Ingrid Vang Nyman introduced a new element into Swedish children’s literature. She was very influential in terms of the received impression of Swedish children’s books. Her illustrations are matter-of-fact, unsentimental, humorous, and usually quite touching. She drew confident lines, with clean strokes, and using vibrant colours. She used a perspective full of vibrancy with great attention to detail. Although her illustrations may seem simple they reflect a skilled and conscious artistry displaying a knowledge of and feeling for graphic qualities. Ingrid Vang Nyman was interested in ethnography and her determination to be accurate to the detail required careful study of books and at museums. Her artwork was heavily influenced by Japanese woodcuts and several of her illustrations replicated that technique by highlighting the outer edges and omitting shadows. Her illustrations are very personal in expression and are immediately recognisable whether they portray the Bullerby children or kids in Greenland.

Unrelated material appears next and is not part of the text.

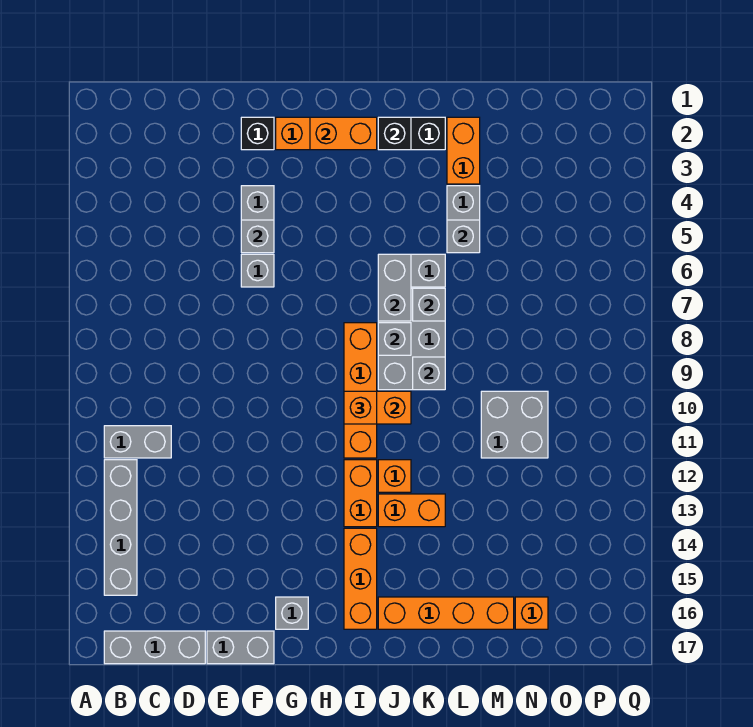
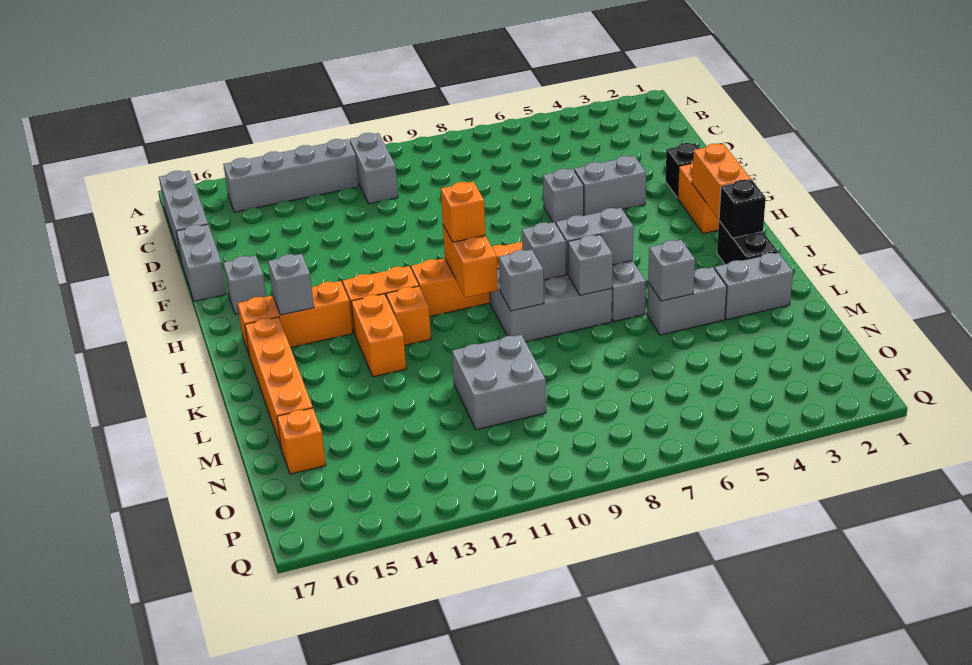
grey brick F5 level 2 -> grey brick I15 level 2
orange brick L2:L3 level 1 -> grey brick L2:L3 level 1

Ingrid Vang Nyman became famous as one of the leading children’s book illustrators during her lifetime and within a short space of time she supplied artwork for comics, fairy-tales, children’s magazines, and a range of books, including the artistically modernist picture-book from 1946 Jugga-Jugga och Vagge-Vagge, with Gallie Åkerhielm’s text, and Pyret och Piff planterar, published in 1947 and with an accompanying text by Ulrika Widmark. Ingrid Vang Nyman also supplied the extensive illustrations for the reader entitled Nu ska vi läsa, which was published in three volumes between 1948 and 1949, as well as “Barn i öst och väst”, a portfolio of eight lithographs intended for use in the nursery.
Ingrid Vang Nyman had her own apartment in Nacka, near Stockholm, where she lived from 1948–1953. She moved back to Copenhagen in 1954. During the 1950s her life was marked by period of intensive artistic production, recurring straitened circumstances, and psychological difficulties. Publishers found her to be a difficult person to work with as she wanted to be properly paid for her illustrations and refused to allow foreign publishers to print her work unless she received payment when the books were translated. She fell out with Astrid Lindgren who was not just the author of many of the books she illustrated but was also the publishing editor at Rabén & Sjögren Bokförlag. Ingrid Vang Nyman often suffered bouts of illness and depression. She was under a psychologist’s care and received medication to treat schizophrenia.
On Lucia Day 1959 Ingrid Vang Nyman committed suicide at her maternal aunt’s boarding house, Pension Gotha. The picture-book Människornas land was posthumously published in 1967. This was a story her son Pelle had created from a series of unused images containing depictions of Greenland with a text written by Franz Berliner. The Vejen Kunstmuseum held an exhibition in Ingrid Vang Nyman’s honour to commemorate what would have been her 100th year in 2016. The museum collection houses a large part of her surviving work.